The NetMan SSL Gateway must be installed on a stand-alone Windows server (2003 or 2008) either in the DMZ or in the internal network, and must be accessible to external workstations only over HTTPS; this usually means using port 443.
1. The setup program for the NetMan SSL gateway is in the %nmhome%\System\Setups\NetMan SSL Gateway directory. Copy the setup file to the server on which you wish to run it. The setup program cannot execute on a server on which NetMan Desktop Manager is installed, because the SSL gateway requires a separate server. The setup program prompts you to enter a target path for the installation.
2. Next, you need to define the HTTPS port. The NetMan SSL gateway uses this port for external connections. We recommend using port 443, because firewalls usually permit remote HTTPS access over proxy servers only on this port.

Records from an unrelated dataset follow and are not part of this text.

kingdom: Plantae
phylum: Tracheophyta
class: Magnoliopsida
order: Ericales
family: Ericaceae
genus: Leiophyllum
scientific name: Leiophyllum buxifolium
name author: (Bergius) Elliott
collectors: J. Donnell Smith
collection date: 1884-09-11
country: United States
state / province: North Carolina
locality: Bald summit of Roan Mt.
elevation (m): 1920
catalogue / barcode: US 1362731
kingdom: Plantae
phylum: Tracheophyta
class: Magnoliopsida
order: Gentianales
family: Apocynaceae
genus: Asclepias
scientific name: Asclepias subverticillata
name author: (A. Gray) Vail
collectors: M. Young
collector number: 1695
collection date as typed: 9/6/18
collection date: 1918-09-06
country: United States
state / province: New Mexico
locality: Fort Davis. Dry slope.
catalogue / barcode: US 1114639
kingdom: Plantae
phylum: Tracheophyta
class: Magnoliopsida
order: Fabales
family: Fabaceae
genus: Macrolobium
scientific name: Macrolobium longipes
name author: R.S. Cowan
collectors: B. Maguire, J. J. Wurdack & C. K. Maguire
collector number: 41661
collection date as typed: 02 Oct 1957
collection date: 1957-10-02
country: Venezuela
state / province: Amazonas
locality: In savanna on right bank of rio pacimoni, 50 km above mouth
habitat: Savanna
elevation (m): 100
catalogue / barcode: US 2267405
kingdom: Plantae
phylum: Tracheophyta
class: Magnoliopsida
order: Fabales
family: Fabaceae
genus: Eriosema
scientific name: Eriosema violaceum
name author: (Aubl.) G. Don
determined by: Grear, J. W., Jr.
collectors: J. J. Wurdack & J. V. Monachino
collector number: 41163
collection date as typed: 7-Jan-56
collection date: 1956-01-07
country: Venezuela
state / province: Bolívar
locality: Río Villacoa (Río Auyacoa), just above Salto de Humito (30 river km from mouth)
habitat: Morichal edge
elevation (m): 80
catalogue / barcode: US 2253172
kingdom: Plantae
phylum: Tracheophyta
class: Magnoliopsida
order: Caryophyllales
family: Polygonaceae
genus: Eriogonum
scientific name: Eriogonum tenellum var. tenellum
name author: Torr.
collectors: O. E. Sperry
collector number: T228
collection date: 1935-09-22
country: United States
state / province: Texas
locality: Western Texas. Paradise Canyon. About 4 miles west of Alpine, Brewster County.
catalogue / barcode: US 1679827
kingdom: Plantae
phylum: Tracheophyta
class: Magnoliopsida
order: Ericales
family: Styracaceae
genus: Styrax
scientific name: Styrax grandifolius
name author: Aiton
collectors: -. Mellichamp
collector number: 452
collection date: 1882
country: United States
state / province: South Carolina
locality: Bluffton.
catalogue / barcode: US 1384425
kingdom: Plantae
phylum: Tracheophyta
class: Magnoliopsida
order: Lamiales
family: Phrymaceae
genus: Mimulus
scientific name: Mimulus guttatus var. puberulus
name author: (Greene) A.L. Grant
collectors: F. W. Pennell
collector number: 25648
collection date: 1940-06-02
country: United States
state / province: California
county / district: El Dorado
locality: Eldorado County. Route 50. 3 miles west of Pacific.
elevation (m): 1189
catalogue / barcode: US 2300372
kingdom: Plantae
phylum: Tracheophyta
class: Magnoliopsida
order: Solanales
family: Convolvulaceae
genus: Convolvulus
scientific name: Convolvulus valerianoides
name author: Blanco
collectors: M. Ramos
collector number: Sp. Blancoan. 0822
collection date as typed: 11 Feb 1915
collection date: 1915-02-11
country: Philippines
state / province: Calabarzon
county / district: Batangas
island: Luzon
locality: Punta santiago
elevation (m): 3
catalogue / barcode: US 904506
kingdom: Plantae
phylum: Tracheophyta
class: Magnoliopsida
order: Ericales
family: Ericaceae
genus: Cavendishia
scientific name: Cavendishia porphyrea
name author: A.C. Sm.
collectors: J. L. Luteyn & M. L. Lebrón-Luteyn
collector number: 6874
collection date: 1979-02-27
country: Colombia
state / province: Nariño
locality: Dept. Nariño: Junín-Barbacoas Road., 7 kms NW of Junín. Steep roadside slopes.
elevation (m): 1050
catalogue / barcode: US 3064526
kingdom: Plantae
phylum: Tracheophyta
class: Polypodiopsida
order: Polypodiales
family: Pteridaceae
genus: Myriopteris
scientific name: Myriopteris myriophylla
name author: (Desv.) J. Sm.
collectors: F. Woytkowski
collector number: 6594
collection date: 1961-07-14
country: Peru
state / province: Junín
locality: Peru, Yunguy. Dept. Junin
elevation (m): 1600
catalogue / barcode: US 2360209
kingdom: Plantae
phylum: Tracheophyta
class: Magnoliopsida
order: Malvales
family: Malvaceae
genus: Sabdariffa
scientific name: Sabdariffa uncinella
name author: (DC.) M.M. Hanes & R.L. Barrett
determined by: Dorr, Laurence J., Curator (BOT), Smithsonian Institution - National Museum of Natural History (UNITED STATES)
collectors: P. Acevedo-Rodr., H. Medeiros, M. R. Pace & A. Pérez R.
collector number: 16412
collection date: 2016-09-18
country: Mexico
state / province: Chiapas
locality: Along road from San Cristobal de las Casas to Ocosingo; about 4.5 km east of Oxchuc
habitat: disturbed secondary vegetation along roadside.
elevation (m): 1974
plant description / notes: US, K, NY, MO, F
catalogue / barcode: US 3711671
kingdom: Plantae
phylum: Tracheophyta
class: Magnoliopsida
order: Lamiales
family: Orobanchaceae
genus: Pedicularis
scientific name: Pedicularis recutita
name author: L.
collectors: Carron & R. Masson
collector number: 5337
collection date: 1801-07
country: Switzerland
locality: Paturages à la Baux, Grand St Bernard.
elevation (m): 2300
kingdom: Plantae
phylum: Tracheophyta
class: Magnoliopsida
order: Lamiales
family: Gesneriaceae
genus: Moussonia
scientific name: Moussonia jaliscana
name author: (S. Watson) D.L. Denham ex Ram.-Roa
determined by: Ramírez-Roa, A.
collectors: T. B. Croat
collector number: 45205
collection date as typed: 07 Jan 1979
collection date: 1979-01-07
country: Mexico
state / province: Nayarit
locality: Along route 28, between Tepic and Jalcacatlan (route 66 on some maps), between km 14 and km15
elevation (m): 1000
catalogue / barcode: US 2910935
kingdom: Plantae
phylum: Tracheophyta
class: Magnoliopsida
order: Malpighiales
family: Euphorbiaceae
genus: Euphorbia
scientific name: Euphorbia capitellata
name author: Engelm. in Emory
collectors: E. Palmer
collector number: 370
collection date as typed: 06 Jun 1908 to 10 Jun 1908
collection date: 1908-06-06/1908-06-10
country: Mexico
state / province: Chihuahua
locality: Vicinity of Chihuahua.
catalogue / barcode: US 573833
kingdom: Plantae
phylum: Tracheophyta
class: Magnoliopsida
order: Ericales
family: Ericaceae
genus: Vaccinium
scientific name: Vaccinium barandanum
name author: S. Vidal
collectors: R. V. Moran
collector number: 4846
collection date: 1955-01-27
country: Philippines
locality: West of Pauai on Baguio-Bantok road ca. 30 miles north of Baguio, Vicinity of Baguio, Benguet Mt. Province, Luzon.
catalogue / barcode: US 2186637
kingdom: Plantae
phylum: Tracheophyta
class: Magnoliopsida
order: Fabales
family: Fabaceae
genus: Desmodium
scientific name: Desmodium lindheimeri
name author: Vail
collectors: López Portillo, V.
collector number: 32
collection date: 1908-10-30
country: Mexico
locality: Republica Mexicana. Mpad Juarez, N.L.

3. The setup program prompts input of data concerning your NetMan Desktop Manager installation. Under NetMan server (FQDN), enter the fully qualified host name of the server on which NetMan Desktop Manager is installed. You should have already set up a certificate with this name using the Certificate Wizard that comes with the NetMan web server. The HTTPS port must be the same port defined for your NetMan web server. This is usually also port 443. The Pass client IP addresses to Web Interface option should be activated.
Make sure the server has sufficient capacity, because all encrypted RDP traffic will be routed through the NetMan SSL gateway. If one server cannot provide the required level of performance, you can install the SSL gateway on additional servers and use load balancing, for example, with round-robin DNS resolution. Alternatively, you could install hardware load balancers.
Port 3389 must be made available for the RDP data traffic between NetMan SSL Gateway and the Session Hosts. This requirement is met automatically if the gateway is in your internal network. If the server is in the DMZ, however, you need to adapt the firewall rules. For presentation of the Web Interface, setting up an HTTPS connection from the gateway to the NetMan Web Interface must also be permitted.